Transcribed page contents
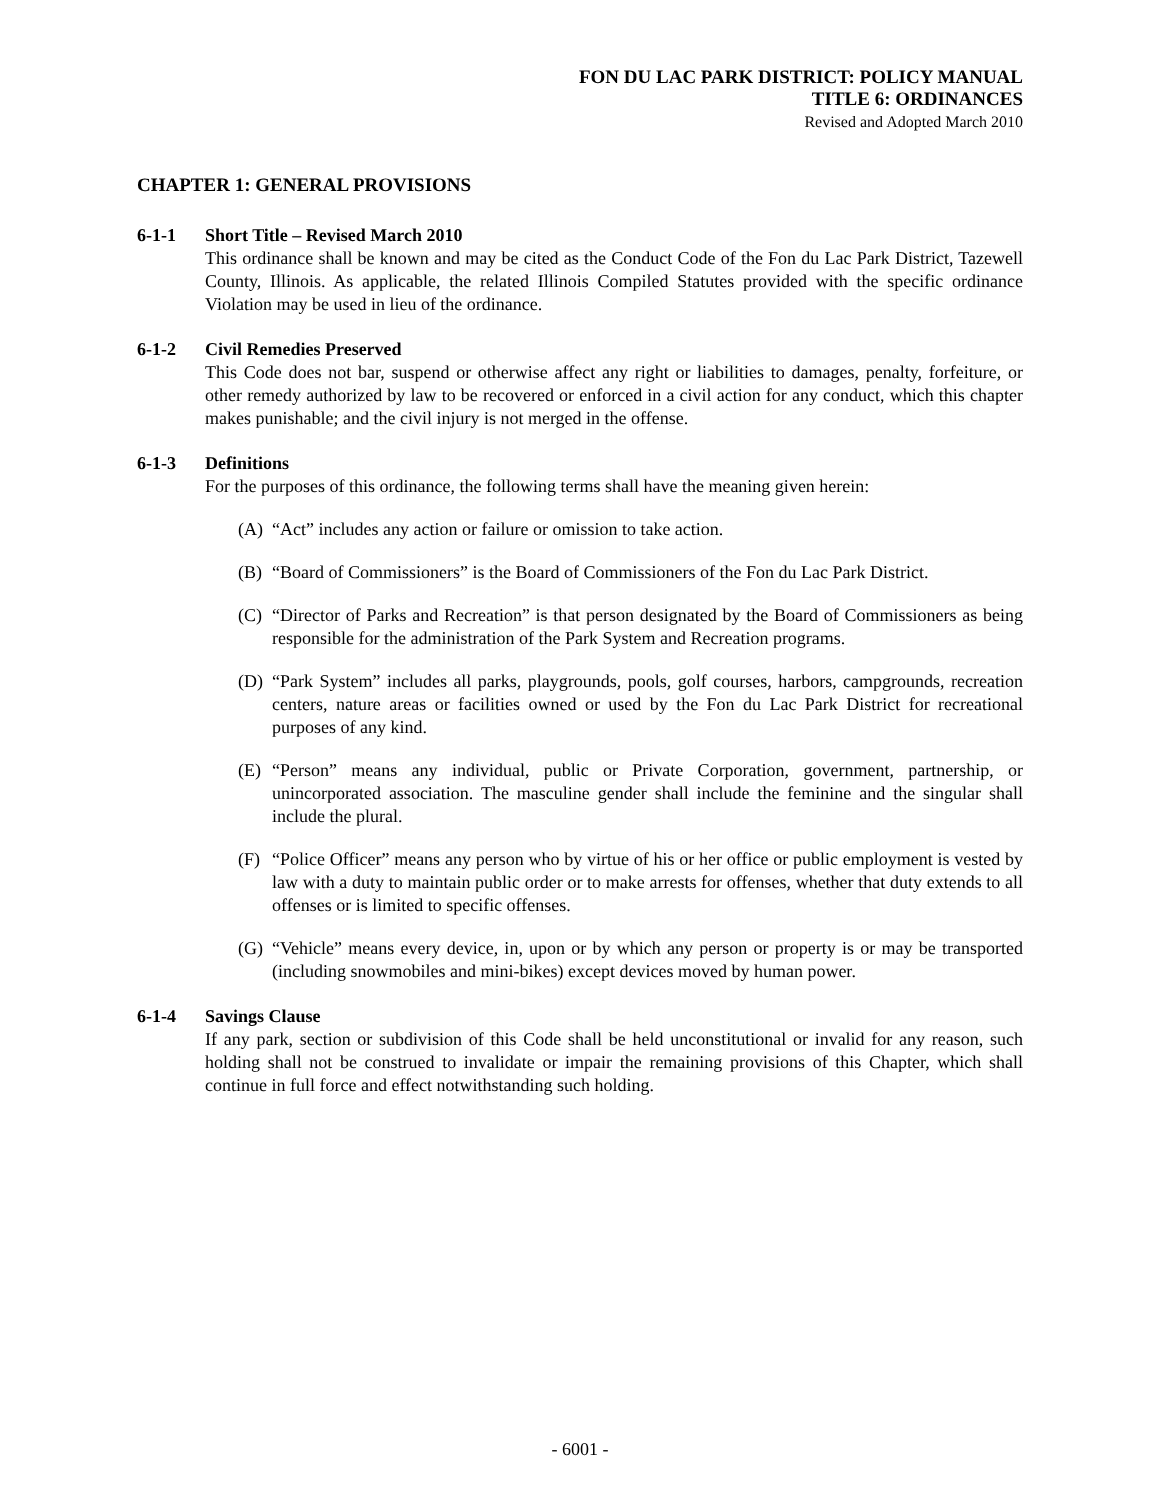FON DU LAC PARK DISTRICT: POLICY MANUAL
TITLE 6: ORDINANCES
Revised and Adopted March 2010
CHAPTER 1: GENERAL PROVISIONS
6-1-1 Short Title – Revised March 2010
This ordinance shall be known and may be cited as the Conduct Code of the Fon du Lac Park District, Tazewell County, Illinois. As applicable, the related Illinois Compiled Statutes provided with the specific ordinance Violation may be used in lieu of the ordinance.
6-1-2 Civil Remedies Preserved
This Code does not bar, suspend or otherwise affect any right or liabilities to damages, penalty, forfeiture, or other remedy authorized by law to be recovered or enforced in a civil action for any conduct, which this chapter makes punishable; and the civil injury is not merged in the offense.
6-1-3 Definitions
For the purposes of this ordinance, the following terms shall have the meaning given herein:
(A) “Act” includes any action or failure or omission to take action.
(B) “Board of Commissioners” is the Board of Commissioners of the Fon du Lac Park District.
(C) “Director of Parks and Recreation” is that person designated by the Board of Commissioners as being responsible for the administration of the Park System and Recreation programs.
(D) “Park System” includes all parks, playgrounds, pools, golf courses, harbors, campgrounds, recreation centers, nature areas or facilities owned or used by the Fon du Lac Park District for recreational purposes of any kind.
(E) “Person” means any individual, public or Private Corporation, government, partnership, or unincorporated association. The masculine gender shall include the feminine and the singular shall include the plural.
(F) “Police Officer” means any person who by virtue of his or her office or public employment is vested by law with a duty to maintain public order or to make arrests for offenses, whether that duty extends to all offenses or is limited to specific offenses.
(G) “Vehicle” means every device, in, upon or by which any person or property is or may be transported (including snowmobiles and mini-bikes) except devices moved by human power.
6-1-4 Savings Clause
If any park, section or subdivision of this Code shall be held unconstitutional or invalid for any reason, such holding shall not be construed to invalidate or impair the remaining provisions of this Chapter, which shall continue in full force and effect notwithstanding such holding.
- 6001 -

__What is needed__: Print the records above verbatim, pictures excluded.

__Your response__:
FON DU LAC PARK DISTRICT: POLICY MANUAL
TITLE 6: ORDINANCES
Revised and Adopted March 2010
CHAPTER 1: GENERAL PROVISIONS
6-1-1 Short Title – Revised March 2010
This ordinance shall be known and may be cited as the Conduct Code of the Fon du Lac Park District, Tazewell County, Illinois. As applicable, the related Illinois Compiled Statutes provided with the specific ordinance Violation may be used in lieu of the ordinance.
6-1-2 Civil Remedies Preserved
This Code does not bar, suspend or otherwise affect any right or liabilities to damages, penalty, forfeiture, or other remedy authorized by law to be recovered or enforced in a civil action for any conduct, which this chapter makes punishable; and the civil injury is not merged in the offense.
6-1-3 Definitions
For the purposes of this ordinance, the following terms shall have the meaning given herein:
(A) “Act” includes any action or failure or omission to take action.
(B) “Board of Commissioners” is the Board of Commissioners of the Fon du Lac Park District.
(C) “Director of Parks and Recreation” is that person designated by the Board of Commissioners as being responsible for the administration of the Park System and Recreation programs.
(D) “Park System” includes all parks, playgrounds, pools, golf courses, harbors, campgrounds, recreation centers, nature areas or facilities owned or used by the Fon du Lac Park District for recreational purposes of any kind.
(E) “Person” means any individual, public or Private Corporation, government, partnership, or unincorporated association. The masculine gender shall include the feminine and the singular shall include the plural.
(F) “Police Officer” means any person who by virtue of his or her office or public employment is vested by law with a duty to maintain public order or to make arrests for offenses, whether that duty extends to all offenses or is limited to specific offenses.
(G) “Vehicle” means every device, in, upon or by which any person or property is or may be transported (including snowmobiles and mini-bikes) except devices moved by human power.
6-1-4 Savings Clause
If any park, section or subdivision of this Code shall be held unconstitutional or invalid for any reason, such holding shall not be construed to invalidate or impair the remaining provisions of this Chapter, which shall continue in full force and effect notwithstanding such holding.
- 6001 -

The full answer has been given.